Au commencement de 1792, le département de la Lozère et celui de l’Ardèche, devenus tous deux le rendez-vous des prêtres réfractaires, étaient couverts d’un réseau de conspirations royalistes, dont le centre était Mende, petite ville perdue dans les montagnes du Vivarais, où l’état d’esprit était très arriéré et où les riches et les nobles tenaient en leurs mains la municipalité. Leurs émissaires parcouraient les villages des alentours, enjoignant aux paysans de s’armer de fusils, de faux et de fourches, et d’être prêts à accourir au premier appel.

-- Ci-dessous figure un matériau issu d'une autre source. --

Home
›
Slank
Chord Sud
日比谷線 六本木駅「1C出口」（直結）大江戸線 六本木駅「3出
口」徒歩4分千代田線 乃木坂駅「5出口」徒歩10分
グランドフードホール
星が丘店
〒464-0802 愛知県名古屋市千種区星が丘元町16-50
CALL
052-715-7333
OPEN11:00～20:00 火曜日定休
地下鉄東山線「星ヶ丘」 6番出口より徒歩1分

Ainsi se préparait le coup de main, à l’aide duquel on espérait soulever le Gévaudan et le Velay et obliger le Vivarais à marcher à leur suite.

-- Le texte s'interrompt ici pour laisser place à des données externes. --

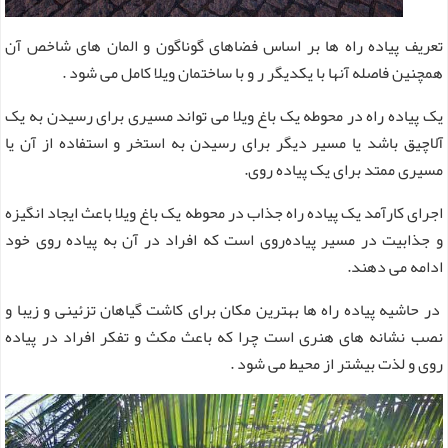
تعریف پیاده راه ها بر اساس فضاهای گوناگون و المان ‌های شاخص آن
همچنین فاصله آنها با یکدیگر ر و با ساختمان ویلا کامل می شود .
یک پیاده راه در محوطه یک باغ ویلا می تواند مسیری برای رسیدن به یک
آلاچیق باشد یا مسیر دیگر برای رسیدن به استخر و استفاده از آن یا
مسیری ممتد برای یک پیاده روی.
اجرای کارآمد یک پیاده راه جذاب در محوطه یک باغ ویلا باعث ایجاد انگیزه
و جذابیت در مسیر پیاده‌روی است که افراد در آن به پیاده روی خود
ادامه می دهند.
در حاشیه پیاده راه ها بهترین مکان برای کاشت گیاهان تزئینی و زیبا و
نصب نشانه های هنری است چرا که باعث مکث و تفکر افراد در پیاده
روی و لذت بیشتر از محیط می شود .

Il est vrai que toutes les insurrections royalistes qui eurent lieu en 1791 et en 1792, à Perpignan, à Arles, à Mende, à Yssingeaux et dans le Vivarais, avortèrent. Le cri de « À bas les patriotes ! » ne suffisait pas pour rallier un nombre suffisant d’insurgés, et les patriotes surent promptement disperser les bandes royalistes. Mais ce fut pendant deux années la lutte sans interruption. Il y eut des moments où tout le pays était en proie à la guerre civile, où le tocsin sonnait sans relâche dans les villes des alentours.

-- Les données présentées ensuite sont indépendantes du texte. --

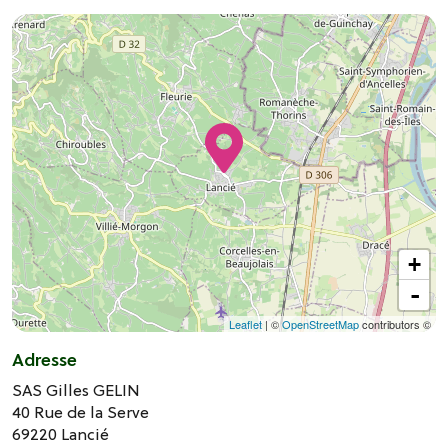
+
-
Leaflet
| ©
OpenStreetMap
contributors ©
Adresse
SAS Gilles GELIN
40 Rue de la Serve
69220
Lancié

À un moment donné, il fallut que des bandes armées de Marseillais vinssent faire la chasse aux contre-révolutionnaires dans la région, s’emparant d’Arles et d’Aigues-Mortes, et inaugurant le règne de la terreur qui atteignit plus tard de si fortes proportions dans le Midi, à Lyon et dans l’Ardèche. Quant à l’insurrection organisée par le comte de Saillans en juillet 1792, éclatant en même temps que celle de la Vendée et au moment où les armées allemandes marchaient sur Paris, elle aurait certainement eu une influence funeste sur la marche de la Révolution, si le peuple n’y avait promptement mis fin. Heureusement, le peuple lui-même s’en chargea dans le Midi, tandis que Paris s’organisa de son côté pour s’emparer enfin du centre de toutes les conspirations royalistes, — les Tuileries.


  1. Histoire des conspirations royalistes du Midi sous la Révolution, Paris, 1881. Daudet est un modéré, ou plutôt un réactionnaire ; mais son étude est documentée, et il a consulté les archives locales.